CAMUS, Fortunato

 

camus-fortunato-picFortunato Camus, known as Toto, was a student activist and revolutionary who became a leading organizer of the youth movement in the Visayas and a pioneer of the underground resistance to dictatorship.

Personal background

Toto was from the town of Asturias, a coastal area in Cebu. His father was a policeman, and his mother took care of the family that included his two brothers. He graduated from the University of the Visayas.

History of political involvement

In 1969, he helped organize the Consolidation of Reforms for the Youth (CRY), a Cebu-based student organization. When the 1970 First Quarter Storm erupted in Metro Manila, Cebu followed suit with CRY spearheading rallies and demonstrations protesting tuition fee hikes and national issues. Toto organized the CRY chapter at the University of the Visayas, the biggest university in the city which later staged a pcket in front of the institutiobn. They were joined by students from other schools. The mass action was violently dispersed. Toto, known as the leader of the group, was harassed and threatened with expulsion. Undaunted, he went on to join protest actions in the city.

By then, nationalist organizations like the Kabataang Makabayan (KM) and the Samahang Demokratiko ng Kabataan (SDK) were expanding their organizing efforts in Cebu. While remaining members of CRY, many students also became members of KM or SDK. Toto chose to be with SDK. The three organizations worked together to keep the flames of activism vibrant in Cebu as they launched mass actions.

The organizing efforts Toto joined went beyond the confines of the schools, reaching out to peasants, workers and drivers. The students eventually joined the strike launched by workers at the USIPHIL which sought to advance the interests of peasants at Hacienda Osmena.

Toto played a key role in organizing drivers of public utility vehicles which led to the creation of Kahugpungan sa mga Drayber or KADRE. As part of this work, he lived among the drivers and the urban poor.

Toto became known for his constant presence at the SDK and CRY headquarters where he spent much time even during school breaks. He eventually helped in the creation of a broad coalition, the Visayan Reform Movement (VRM) which was inspired by the Movement for a Democratic Philippines (MDP).

By the middle of 1971, Toto was ready for an even deeper political commitment.

In May, he joined other activists in attending a political and military training in Isabela where the New People’s Army was strong and rapidly expanding. Toto eventually stayed on to gain more experience and training in peasant organizing. He was still there when Marcos declared martial law.

Toto then became known as Ka Norman, a cadre of the revolutionary movement in Cagayan Valley, known for his leadership and skills in military tactics, the leader an armed propaganda unit that performed organizing work in the remote areas of Isabela.

The work Toto did covered a broad range of issues affecting local communities. His team helped form local community organizations and cooperatives to address such needs as the marketing of their products. His team worked with the youth, helped come up with self-defense strategies against cattle rustlers and land grabbers and for better health and sanitation.

§ Data extract
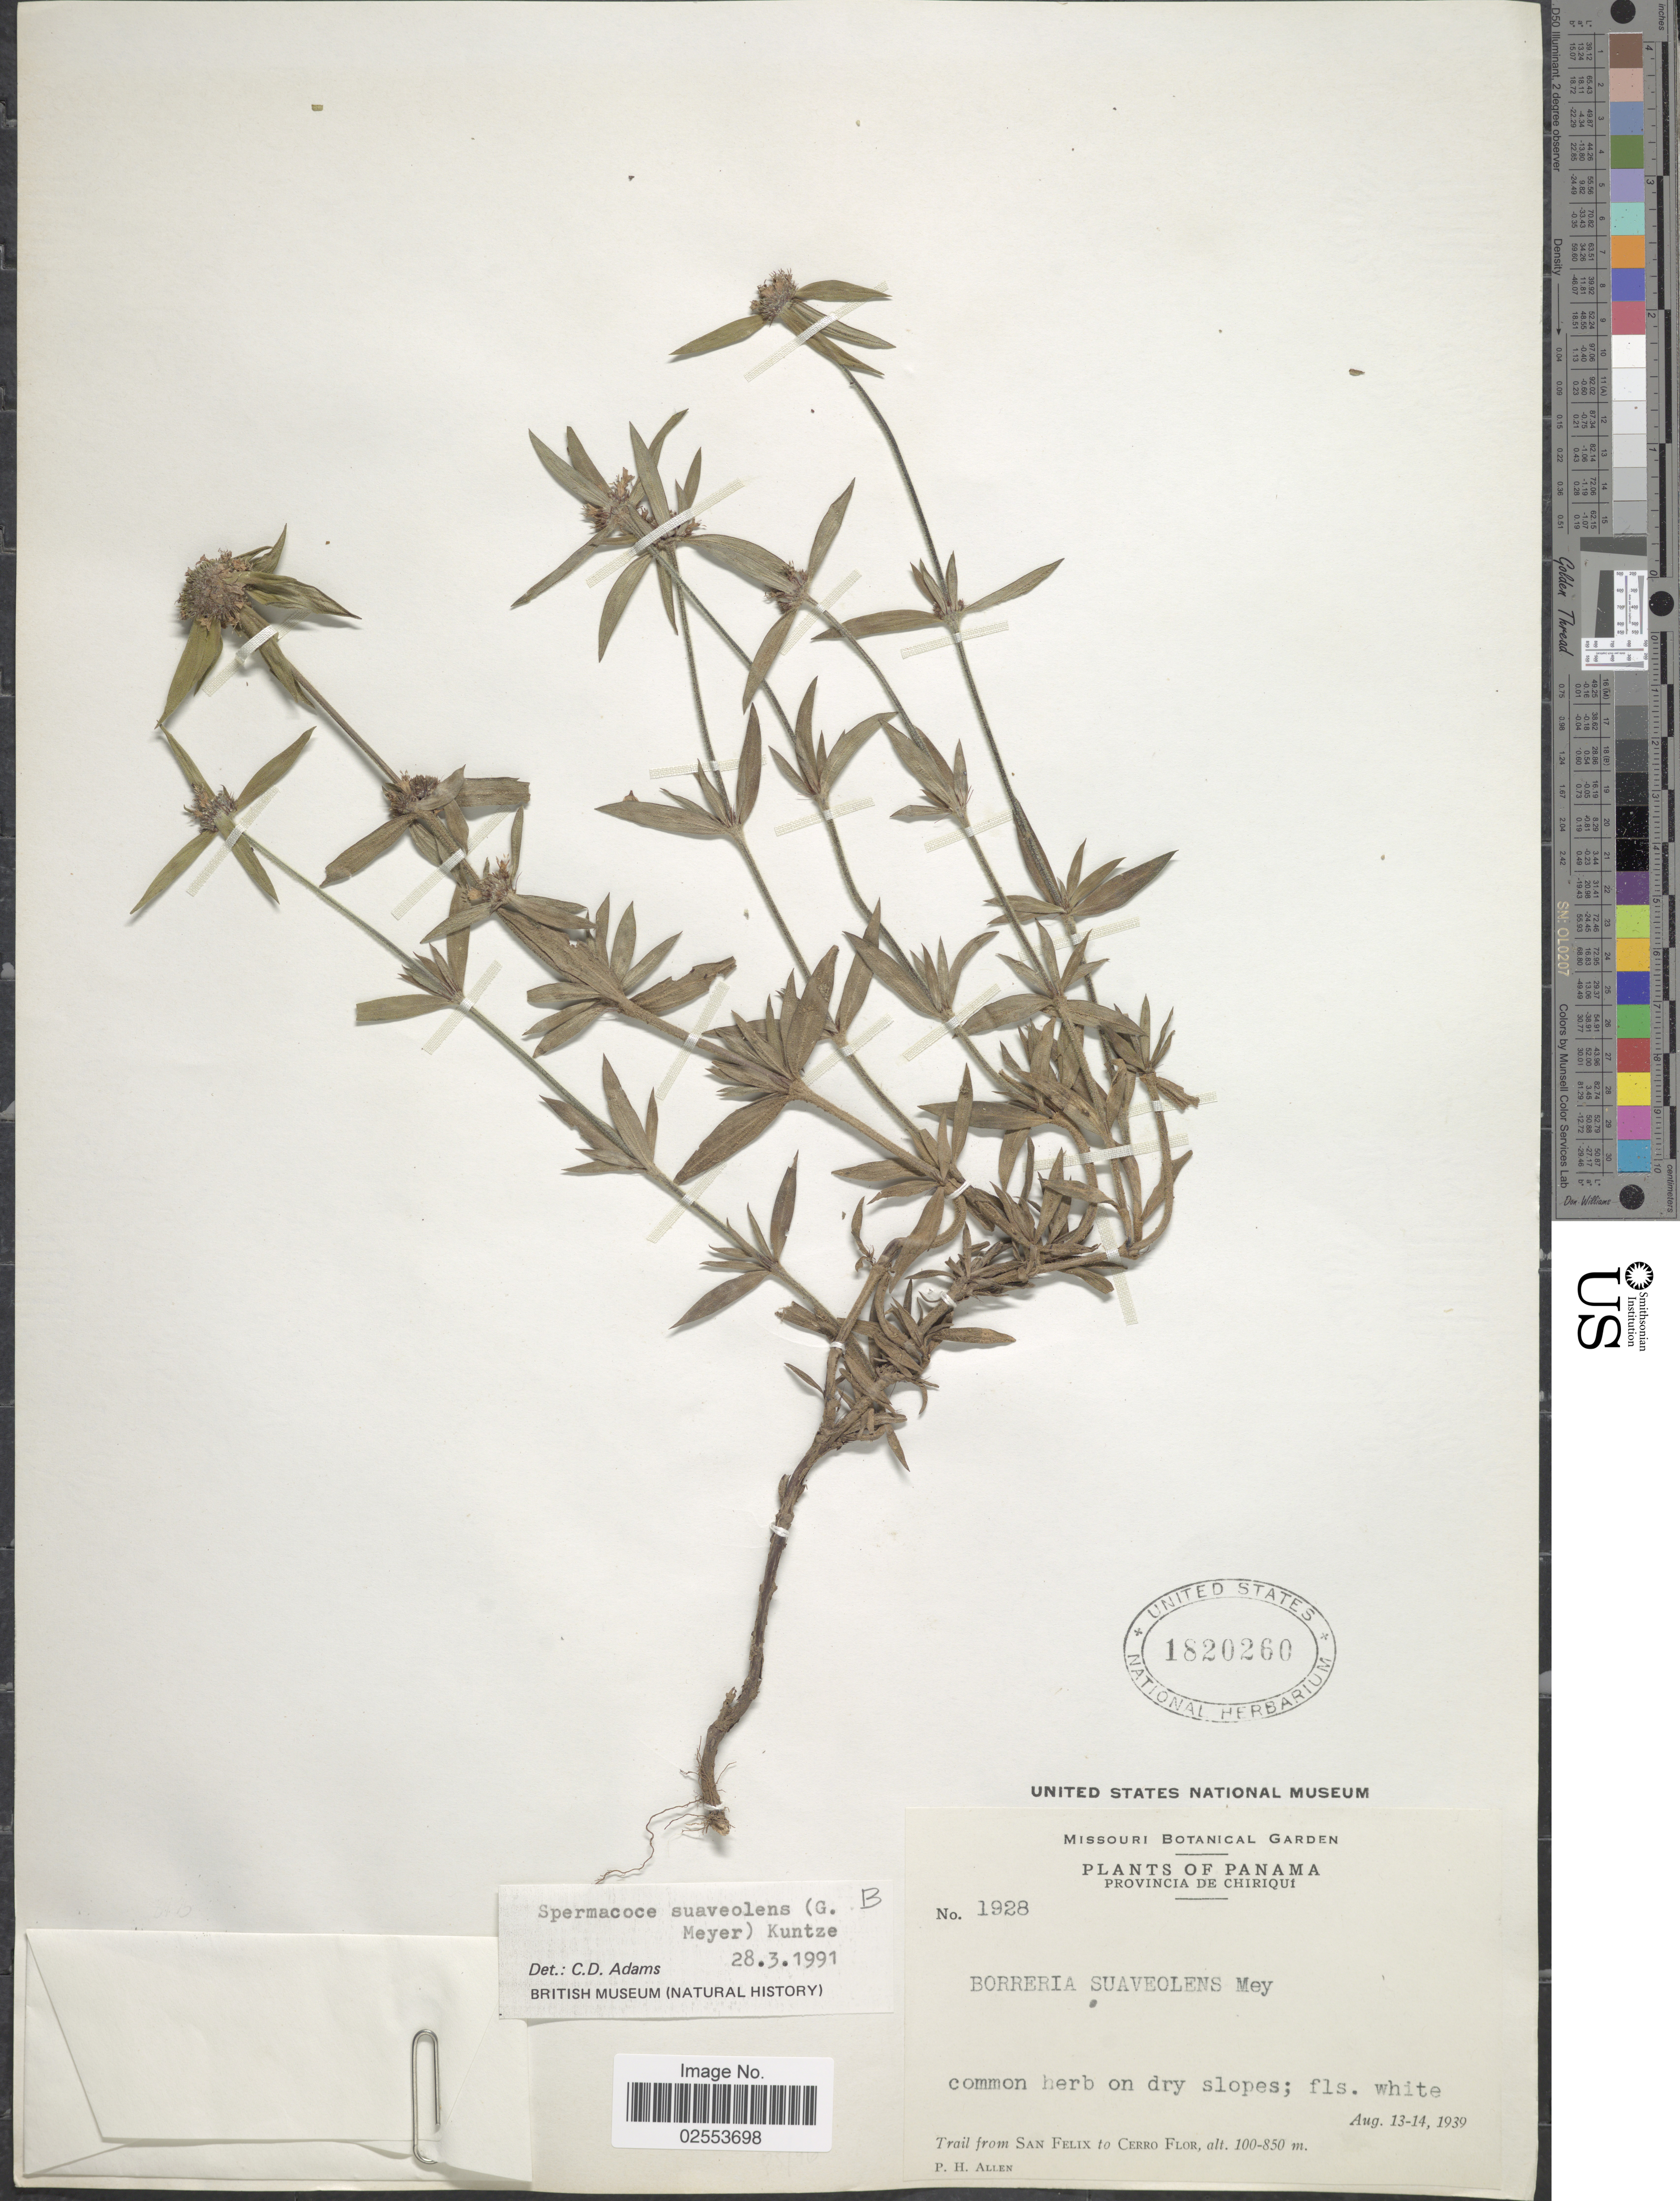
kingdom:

§ Challenges
1. In the Fortunato Camus biography, which organization did Toto choose to join: KM or SDK?
2. Write out the part of the Fortunato Camus biography from "Toto was from" up to and including "of the Visayas.".
3. List every organization in the Fortunato Camus biography that appears with both a full name and an abbreviation.

§ Responses to the tasks
1. He chose the Samahang Demokratiko ng Kabataan (SDK).

2.
Toto was from the town of Asturias, a coastal area in Cebu. His father was a policeman, and his mother took care of the family that included his two brothers. He graduated from the University of the Visayas.

3.
- Consolidation of Reforms for the Youth (CRY)
- Kabataang Makabayan (KM)
- Samahang Demokratiko ng Kabataan (SDK)
- Kahugpungan sa mga Drayber (KADRE)
- Visayan Reform Movement (VRM)
- Movement for a Democratic Philippines (MDP)